HEREFORDSHIRE has sent out an urgent request to government for ‘more boots on the ground’ to tackle phosphate issues in the River Wye catchment, which could be subject to water protection zoning if current regulation continues to fail.

A letter to Environment Secretary George Eustace has requested urgent intervention and immediate resourcing for statutory agencies to address the issues phosphate overload ravaging Herefordshire.

Herefordshire Council’s coalition leader David Hitchiner wrote: "Currently, the Environment Agency has only four officers to do all its regulatory work across the whole of the West Midlands, equating to 0.8 of an officer for Herefordshire – it’s not enough. We urgently need more boots on the ground; a simpler regulatory regime, more data, a better understanding of the issues and the speedy delivery of phosphate reduction measures.
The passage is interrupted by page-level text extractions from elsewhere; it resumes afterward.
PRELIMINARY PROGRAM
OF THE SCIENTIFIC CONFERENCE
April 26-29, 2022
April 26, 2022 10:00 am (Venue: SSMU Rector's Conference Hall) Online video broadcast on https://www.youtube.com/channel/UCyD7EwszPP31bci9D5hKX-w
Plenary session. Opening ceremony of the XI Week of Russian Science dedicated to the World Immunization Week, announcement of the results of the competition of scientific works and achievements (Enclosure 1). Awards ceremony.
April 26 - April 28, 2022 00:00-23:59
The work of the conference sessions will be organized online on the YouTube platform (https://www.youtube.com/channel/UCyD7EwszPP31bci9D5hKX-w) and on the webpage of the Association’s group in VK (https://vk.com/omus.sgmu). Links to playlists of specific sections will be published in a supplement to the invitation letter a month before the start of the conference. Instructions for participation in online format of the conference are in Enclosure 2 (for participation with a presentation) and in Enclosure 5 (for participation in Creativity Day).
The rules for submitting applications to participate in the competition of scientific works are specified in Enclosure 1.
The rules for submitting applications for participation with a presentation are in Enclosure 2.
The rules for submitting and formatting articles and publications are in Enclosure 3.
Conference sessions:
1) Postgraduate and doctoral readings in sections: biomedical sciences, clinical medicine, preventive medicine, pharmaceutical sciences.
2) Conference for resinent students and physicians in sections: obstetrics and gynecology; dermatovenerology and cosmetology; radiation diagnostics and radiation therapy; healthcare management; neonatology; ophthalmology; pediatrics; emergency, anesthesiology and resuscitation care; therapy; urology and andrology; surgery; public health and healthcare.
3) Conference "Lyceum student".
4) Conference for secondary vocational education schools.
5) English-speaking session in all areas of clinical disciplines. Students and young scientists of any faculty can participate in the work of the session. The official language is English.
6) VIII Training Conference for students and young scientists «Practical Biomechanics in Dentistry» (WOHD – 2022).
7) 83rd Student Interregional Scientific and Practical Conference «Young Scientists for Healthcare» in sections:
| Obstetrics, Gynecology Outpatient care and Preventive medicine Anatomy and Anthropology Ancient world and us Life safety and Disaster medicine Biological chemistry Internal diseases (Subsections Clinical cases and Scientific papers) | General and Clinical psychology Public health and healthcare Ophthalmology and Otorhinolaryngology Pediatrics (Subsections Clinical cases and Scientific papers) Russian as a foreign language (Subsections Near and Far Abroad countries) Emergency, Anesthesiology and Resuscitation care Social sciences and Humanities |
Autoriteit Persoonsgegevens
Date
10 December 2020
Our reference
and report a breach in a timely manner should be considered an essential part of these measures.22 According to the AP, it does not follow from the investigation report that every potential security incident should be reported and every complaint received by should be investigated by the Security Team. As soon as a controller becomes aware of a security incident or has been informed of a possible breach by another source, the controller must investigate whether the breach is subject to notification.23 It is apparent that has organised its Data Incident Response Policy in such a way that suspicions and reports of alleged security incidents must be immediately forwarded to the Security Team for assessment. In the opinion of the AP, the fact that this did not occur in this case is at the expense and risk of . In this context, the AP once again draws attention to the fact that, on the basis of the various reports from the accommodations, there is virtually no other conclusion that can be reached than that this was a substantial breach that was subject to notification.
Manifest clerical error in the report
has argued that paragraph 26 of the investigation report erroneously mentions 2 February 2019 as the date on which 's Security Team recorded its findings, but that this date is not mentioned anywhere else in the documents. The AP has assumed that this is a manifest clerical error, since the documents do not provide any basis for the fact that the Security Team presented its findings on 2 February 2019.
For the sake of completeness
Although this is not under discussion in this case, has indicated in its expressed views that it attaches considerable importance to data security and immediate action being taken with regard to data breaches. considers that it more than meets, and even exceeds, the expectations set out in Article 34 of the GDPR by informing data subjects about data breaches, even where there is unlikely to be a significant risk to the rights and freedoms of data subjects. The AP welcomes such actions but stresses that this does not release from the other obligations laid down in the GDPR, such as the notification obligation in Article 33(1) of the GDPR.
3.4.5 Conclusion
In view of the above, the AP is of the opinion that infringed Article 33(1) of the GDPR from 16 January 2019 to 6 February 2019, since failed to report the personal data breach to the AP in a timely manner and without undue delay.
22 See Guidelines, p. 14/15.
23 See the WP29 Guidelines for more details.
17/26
"We need a sturdy regulatory floor with a full commitment to enforcing existing regulations to bring the watercourse back into compliance. If the existing regulation is found to fail then there is only one course left; which is to impose a water protection zone for the catchment."

In October 2019, Herefordshire Council took legal advice after Natural England advised that the 2014 Nutrient Management Plan was no longer able to provide certainty that the River Lugg, tributary of the River Wye Special Area of Conservation, would meet its favourable condition status by 2027 due to phosphate pollution. Since then the council has been unable to approve 1650 housing applications.

Coun Hitchiner said the moratorium directly impacts local communities and their economies; the county’s five year housing land supply projections, and Neighbourhood Development Plans, which have become blocked. By the time the moratorium is lifted investment losses to the construction industry in Herefordshire could be as high as £300 million.

Trying to mitigate the situation Herefordshire Council has purchased land for the construction of integrated constructed wetlands to remove phosphate from small Welsh Water sewage works with no phosphate stripping, and high phosphate yielding land for rewilding. It has also commissioned an Interim Delivery Plan to set out a phosphate calculator, recommend mitigation measures and agree a mechanism for the trading of phosphate credits.

Coun Hitchiner said the council is now aware from recent Welsh Water and Environment Agency modelling that the source of phosphate pollution is now likely to be 66% or more attributable to agriculture, and likely to increase to 90% when scheduled improvements to sewage works, agreed by OFWAT, were implemented in 2024/5, as a consequence of intensive poultry units.

"The increase in the proliferation of intensive poultry units in the upper catchment in Wales and the resultant application of poultry litter applied to land within both the upper (Welsh) and lower Wye (Herefordshire) catchment cannot be sustainable and we need the intervention of central government to resolve this," he said.